Probably one of the finest films about the French Revolution, Wajda’s version of the fight between the two major personalities of the Revolution – Danton and Robespierre – had parallels with the situation at the time in his home country of Poland. The Communists had just declared marshal law and cracked down on the Solidarity movement there. They made any assembly of four or more people illegal, so Wajda moved the entire planned production to Paris. He used a group of top Polish actors, speaking in Polish, plus Depardieu as a very convincing Danton and the rest of the actors speaking French. One does notice the lip movements in close ups of Robespierre and others don’t even come close to the French soundtrack.

While other films and books have had Robespierre as the main protagonist, in spite of his icy character and committed continuation of the Terror of the Guillotine – of which he was finally also a victim – Wajda made the earthy glutton Danton the hero of his film.  Danton has a good part of the populace on his side and although he voted to behead the king he now wants to halt the Reign of Terror and stop the Public Safety Committee, which is working at supporting Robespierre as a ruthless dictator.

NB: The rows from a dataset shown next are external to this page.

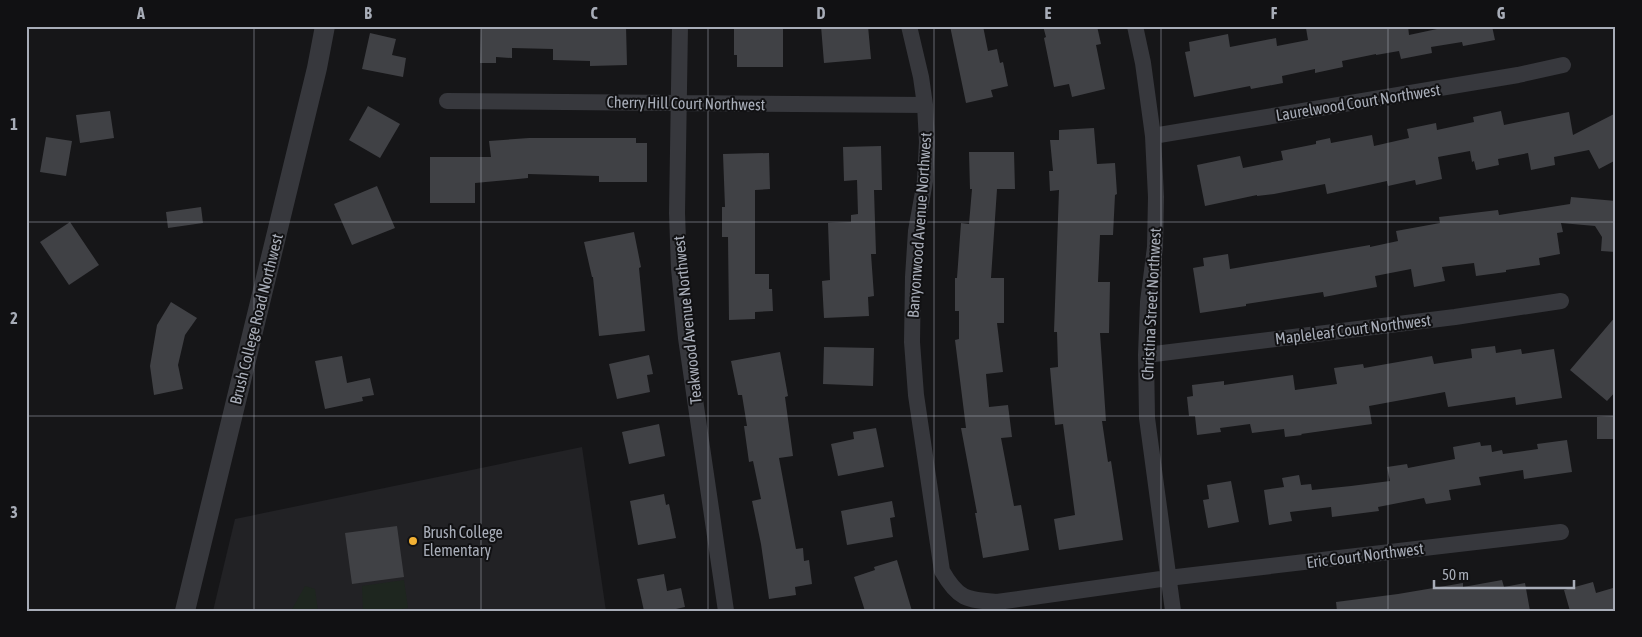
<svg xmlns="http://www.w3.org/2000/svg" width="1642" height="637" font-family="'Asap Condensed',sans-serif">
	<rect width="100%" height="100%" fill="#161618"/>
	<path fill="#222225" d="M582,447L606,611H213L235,519Z"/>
	<path fill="#1e261f" d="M404,580L408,608L391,611H363L362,586Z
		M305,586L315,589L318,611H291Z"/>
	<path fill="#404145" d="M481,26H626L627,65L590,66V61L553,60V49L512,48V58L496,57V63H480Z
		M734,26H783V67H737V55H734Z
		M821,26H868L871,59L824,63Z
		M950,26H983L988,51L997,49L1000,63L1003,62L1008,86L991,90L993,97L966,103Z
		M1043,26H1097L1101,44L1096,45L1105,89L1072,97L1069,84L1054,87L1044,38L1046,37Z
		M1315,26H1360V29L1374,26H1408L1409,35L1437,29V26H1492L1495,40L1463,46L1462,42L1431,47L1432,53L1401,59L1399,51L1376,55V54L1342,61L1343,67L1315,73V69L1282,76L1283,83L1251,89L1250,86L1194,97L1185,52L1190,51L1189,42L1228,34L1230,47L1276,38L1277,46L1308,40L1306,28Z
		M370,33L396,39L392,55L406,58L403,77L362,69Z
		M368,106L400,124L380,158L349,140Z
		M110,111L114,138L80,143L76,115Z
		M1501,111L1504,125L1569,112L1573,135L1616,113V160L1599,169L1589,150L1554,157L1555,165L1531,170L1528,153L1498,159L1499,165L1476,170L1474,161L1472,162L1470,151L1438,157L1442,179L1416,185L1415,180L1388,186L1387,181L1327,194L1325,184L1274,194L1257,196V195L1205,206L1197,165L1240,156L1243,168L1283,160L1281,151L1316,144V141L1330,138L1331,143L1372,135L1374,146L1409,138L1407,129L1436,123L1437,130L1474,122L1473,117Z
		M1094,128L1097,164L1115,163L1117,194L1115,195L1113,235H1100L1098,282H1110L1109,333H1100L1106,421H1102L1108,462L1111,461L1123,540L1059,550L1054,519L1075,515L1063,424L1055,425L1050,368L1058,367L1057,332H1054L1059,190L1050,191L1049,171H1053L1050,140H1059V130Z
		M46,137L72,141L66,176L40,172Z
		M529,138H636V143H647V182H599V176L528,174V178L475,183V203H430V157H491L489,141Z
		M881,146L882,190H874L876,254H871L874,296L868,297L869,316L824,318L822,281L830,280L828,223L851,222V215L858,214L857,180L844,181L843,147Z
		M969,152H1014L1015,189H997L991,278H1004V323H997L1003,372L986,374L989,407L1008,405L1012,437L1001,438L1014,506L1021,505L1029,550L983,558L975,513H977L961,428H966L955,340L959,339V311H955V278H957L961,223L969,224L972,189H970Z
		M769,153L770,189L755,190V274H769V289H772L773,311L755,312V319L729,320L728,237H722V207H725L723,154Z
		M377,186L395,228L352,245L334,204Z
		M1571,197L1616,201V252L1601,251L1602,237L1595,226L1561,223L1563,232L1557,233L1560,254L1539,258L1540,265L1506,270V272L1476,276L1474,263L1442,267L1445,281L1414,287L1411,269L1375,276L1377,287L1324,297L1323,292L1246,304V306L1200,313L1193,268L1204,266L1203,258L1228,254L1230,269L1370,245V247L1398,241L1396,231L1440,223L1439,217L1498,210L1499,215L1570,204Z
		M201,207L203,223L168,228L166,212Z
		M70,222L99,265L69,285L40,242Z
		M634,232L641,267L639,268L645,331L599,336L593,277H592L584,242Z
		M171,302L197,318L185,335L178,365L183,389L154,395L150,366L157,325Z
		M1616,316V391L1607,401L1570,370Z
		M1495,346L1496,353L1521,349L1522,354L1554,349L1562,398L1516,405L1515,397L1448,407L1445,392L1369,406L1372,424L1301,434L1302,435L1285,437L1284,429L1252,433L1250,424L1220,428L1221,432L1197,435L1195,416H1189L1187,397L1193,396L1192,385L1224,381V385L1293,375L1295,390L1337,384L1334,368L1363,364L1364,368L1432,356L1434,364L1472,358L1471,349Z
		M824,347L874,348L873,386L823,384Z
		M780,352L788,396L785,397L793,456L779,458L796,549L803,548L804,561L809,560L812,584L795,587L796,595L769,599L761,544L752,501L761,499L753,461L749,462L744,426H747L742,395H738L731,361Z
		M649,355L653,374L647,375L650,392L617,399L609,364Z
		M342,356L347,383L370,378L374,395L362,397L363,401L325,409L315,361Z
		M1616,416V439H1597V417Z
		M659,424L665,456L629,464L622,432Z
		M876,428L884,467L838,476L831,444L854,439L853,432Z
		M1567,440L1572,472L1524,479L1523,470L1479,477L1481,485L1449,490L1451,500L1426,504L1424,498L1378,507L1379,511L1332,517L1331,507L1290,512L1292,521L1269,525L1264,490L1284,487L1282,478L1299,475L1301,485L1311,484L1312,490L1351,486L1390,481L1387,467L1407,464L1408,468L1455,459L1453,447L1480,442L1481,446L1491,445L1492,452L1502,450L1503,454L1538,449L1537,444Z
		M1231,481L1239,522L1208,528L1203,500L1209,499L1207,485Z
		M664,494L666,505L669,504L676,538L638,545L630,501Z
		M892,501L895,517L890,518L893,537L847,545L841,511Z
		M397,526L404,577L352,584L345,533Z
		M897,560L912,611H865L854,577L875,570L874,567Z
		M664,574L667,591L681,588L685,607L667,611H644L637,579Z
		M1502,580L1504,587L1525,583L1530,611H1337L1336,602L1398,594L1463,583V587Z
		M1593,582L1596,593L1613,588L1616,596V611H1570L1564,590Z"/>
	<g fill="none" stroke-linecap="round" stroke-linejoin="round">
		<path stroke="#37383d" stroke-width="16" d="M680,26L677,213L679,269L686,338L726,611
			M909,26L921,77L925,105L927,142L925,181L916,231L913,277L912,342L916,395L942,571C958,599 966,600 997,602L1168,578L1561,532
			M1135,26L1143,63L1153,136L1156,197L1155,247L1148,302L1146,355L1147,418L1173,611
			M447,101L925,105
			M1153,136L1518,75L1563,65
			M1146,355L1455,317L1561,301"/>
		<path stroke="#37383d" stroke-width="20" d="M185,611L317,68L325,26"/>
	</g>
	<path fill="none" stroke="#a8adb8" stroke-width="1" stroke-opacity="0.55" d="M254,26V611M481,26V611M708,26V611M934,26V611M1161,26V611M1388,26V611M26,222H1616M26,416H1616"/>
	<circle fill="#f2b134" stroke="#111113" stroke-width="2" cx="413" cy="541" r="5"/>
	<g text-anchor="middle" stroke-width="4" stroke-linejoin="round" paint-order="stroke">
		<g font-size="16" fill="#a8adb8" stroke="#111113">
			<text transform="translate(1358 102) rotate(-9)" y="6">Laurelwood Court Northwest</text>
			<text transform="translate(686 103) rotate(1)" y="6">Cherry Hill Court Northwest</text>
			<text transform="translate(919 225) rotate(-86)" y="6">Banyonwood Avenue Northwest</text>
			<text transform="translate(1151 304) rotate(-87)" y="6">Christina Street Northwest</text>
			<text transform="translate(256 319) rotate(-76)" y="6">Brush College Road Northwest</text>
			<text transform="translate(687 320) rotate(-96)" y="6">Teakwood Avenue Northwest</text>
			<text transform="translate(1353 329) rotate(-7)" y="6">Mapleleaf Court Northwest</text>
			<text transform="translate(1365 555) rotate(-7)" y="6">Eric Court Northwest</text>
		</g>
		<g font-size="16" fill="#a8adb8" stroke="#111113" text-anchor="start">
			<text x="423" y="538">Brush College<tspan x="423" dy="18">Elementary</tspan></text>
		</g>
	</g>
	<rect width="1642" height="637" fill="none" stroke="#111113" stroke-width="55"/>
	<path d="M1434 580v8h140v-8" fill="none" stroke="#a8adb8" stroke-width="2.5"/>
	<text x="1442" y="580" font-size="15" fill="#a8adb8" stroke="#111113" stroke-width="4" paint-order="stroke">50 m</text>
	<rect x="28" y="28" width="1586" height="582" fill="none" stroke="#a8adb8" stroke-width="2"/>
	<g font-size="16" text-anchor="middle" font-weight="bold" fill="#a8adb8">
		<text x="141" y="19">A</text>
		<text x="368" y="19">B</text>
		<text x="594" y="19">C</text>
		<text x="821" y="19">D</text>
		<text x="1048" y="19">E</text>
		<text x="1274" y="19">F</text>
		<text x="1501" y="19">G</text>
		<text x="14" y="130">1</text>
		<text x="14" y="324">2</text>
		<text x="14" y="518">3</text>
	</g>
</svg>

The use of genuine French locations added much to the production. Wajda found a suburb of Paris that stood in for the Place de Concorde, where most of the executions took place in front of huge crowds who vied for the best seats each day. Depardieu is superb as Danton, and his stressed condition, as well as nearly all the others involved, is well conveyed. Most slept in the National Convention building and didn’t change clothes, most were plagued with lack of enough sleep.  The brutality of the Terror is portrayed convincingly, and on the way to the Guillotine Danton predicts that Robespierre will be next, and he was.

The transfer is excellent, as with all Criterion DVDs, and the two featurettes are well worth viewing.